Mac didn’t answer right away. She didn’t expect him to. She still didn’t know what to make of the day’s discovery and she’d had hours to ponder it.

“How old is the grave?”

“The remains appear fully skeletal. We’ll need to wait for Dr. Jackson and her team for additional details. I’m wondering about the shallow burial. Most things people want to keep secret, they bury deep. But all four of these bodies were barely interred. Meaning our perpetrator is someone who knows the area well and was confident the graves wouldn’t be discovered? Or didn’t have the time or strength to dig a full grave? Flora says Jacob Ness wasn’t the fittest guy around. I don’t know.”

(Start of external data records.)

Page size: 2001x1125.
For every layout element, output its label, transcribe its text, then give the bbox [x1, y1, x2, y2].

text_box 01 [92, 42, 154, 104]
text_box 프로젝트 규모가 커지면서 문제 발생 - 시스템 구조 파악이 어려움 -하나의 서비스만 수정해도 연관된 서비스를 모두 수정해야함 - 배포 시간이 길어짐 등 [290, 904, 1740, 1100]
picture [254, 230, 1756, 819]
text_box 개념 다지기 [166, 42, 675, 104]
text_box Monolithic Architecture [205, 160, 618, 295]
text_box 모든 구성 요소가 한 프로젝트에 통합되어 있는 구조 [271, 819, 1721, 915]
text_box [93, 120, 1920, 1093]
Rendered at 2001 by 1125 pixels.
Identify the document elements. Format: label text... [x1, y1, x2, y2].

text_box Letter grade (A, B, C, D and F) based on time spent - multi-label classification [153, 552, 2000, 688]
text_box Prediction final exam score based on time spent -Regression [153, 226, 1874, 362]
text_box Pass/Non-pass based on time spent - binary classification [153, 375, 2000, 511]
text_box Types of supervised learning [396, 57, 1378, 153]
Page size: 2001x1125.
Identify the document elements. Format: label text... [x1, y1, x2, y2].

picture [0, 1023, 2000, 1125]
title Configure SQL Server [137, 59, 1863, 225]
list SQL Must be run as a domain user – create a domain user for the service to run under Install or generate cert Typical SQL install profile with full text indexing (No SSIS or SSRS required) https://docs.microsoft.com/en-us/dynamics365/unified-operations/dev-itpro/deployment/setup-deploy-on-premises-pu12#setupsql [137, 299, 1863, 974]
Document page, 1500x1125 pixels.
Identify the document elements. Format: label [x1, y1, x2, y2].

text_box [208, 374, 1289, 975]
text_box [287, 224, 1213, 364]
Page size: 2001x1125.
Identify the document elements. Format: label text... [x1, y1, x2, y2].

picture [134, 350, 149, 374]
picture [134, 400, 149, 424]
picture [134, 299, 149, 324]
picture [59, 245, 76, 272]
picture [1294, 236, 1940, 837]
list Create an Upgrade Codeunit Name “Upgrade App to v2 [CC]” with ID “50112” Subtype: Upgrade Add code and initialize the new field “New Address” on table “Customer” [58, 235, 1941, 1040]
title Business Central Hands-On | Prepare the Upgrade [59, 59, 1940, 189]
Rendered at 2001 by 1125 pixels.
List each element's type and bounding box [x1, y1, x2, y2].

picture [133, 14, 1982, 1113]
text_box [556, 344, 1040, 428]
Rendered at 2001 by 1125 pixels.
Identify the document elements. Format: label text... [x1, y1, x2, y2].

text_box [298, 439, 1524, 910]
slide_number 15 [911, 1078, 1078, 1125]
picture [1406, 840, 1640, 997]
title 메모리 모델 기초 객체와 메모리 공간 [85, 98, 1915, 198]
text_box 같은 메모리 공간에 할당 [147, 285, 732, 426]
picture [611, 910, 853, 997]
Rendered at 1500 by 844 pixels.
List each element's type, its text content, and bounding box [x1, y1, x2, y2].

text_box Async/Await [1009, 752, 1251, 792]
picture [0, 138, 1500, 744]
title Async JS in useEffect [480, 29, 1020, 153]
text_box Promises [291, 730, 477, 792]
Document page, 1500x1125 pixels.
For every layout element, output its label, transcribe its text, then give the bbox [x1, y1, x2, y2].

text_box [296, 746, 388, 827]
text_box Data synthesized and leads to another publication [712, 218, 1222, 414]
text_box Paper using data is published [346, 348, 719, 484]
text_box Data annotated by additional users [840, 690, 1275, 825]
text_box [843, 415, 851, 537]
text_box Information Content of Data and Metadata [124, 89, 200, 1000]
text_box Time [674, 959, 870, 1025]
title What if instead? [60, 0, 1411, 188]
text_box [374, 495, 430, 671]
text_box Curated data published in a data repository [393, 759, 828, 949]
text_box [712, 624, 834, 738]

“Are the new bodies also female?”

“We have to wait for Dr. Jackson for proper exhumation. She was adamant her team and only her team handle the grave site. At this stage, soil, bug exoskeletons, flora, and fauna, all of it will matter. We’re not the right people for the job.”

“But you’re betting female,” Mac guessed.

“The skulls appear small, which would be consistent with female. Also, I have to believe this grave is related to Lilah Abenito’s, and she was a teenage girl. I don’t know. Are we seeing what we want to see? Have I approached this case all wrong from the start? Honestly, I’ve never felt so stupid, and I’m supposed to be leading this taskforce.”

Kimberly sighed again. Sitting on the edge of the bed, she rubbed her temples, where she could feel a budding headache.

“You called for reinforcements?” Mac checked.

“Marshall agreed to activate ERT.” Marshall was her boss, and the Evidence Response Team was the FBI’s elite group of specialists who assisted with particularly involved evidence collection. Kimberly herself was a member. Sometimes ERTs assisted in jurisdictions that couldn’t afford to have evidence techs of their own, or lacked the FBI’s lineup of sophisticated toys. Other situations, such as plane crashes or mass casualty events, simply demanded greater resources. Kimberly’s Atlanta team had been called to work the Pentagon site after 9/11. One of her instructors had talked about raking the debris for days to recover a single gold wedding band. The look on the widow’s face, she said, when they were able to give at least that much of her husband back to her...

Kimberly’s instructor had passed away five years later. Cancer. Most likely from exposure to hazardous chemicals at the site. FBI agents often talked about having a call to serve. Very few civilians understood just what that meant.

“You doing okay?” Mac asked softly now.

“I’m struggling,” Kimberly admitted. “With how to manage this mess—the amount of people to supervise, the pressure for immediate answers to horrific questions...”

“You think the graves are Jacob Ness’s handiwork?”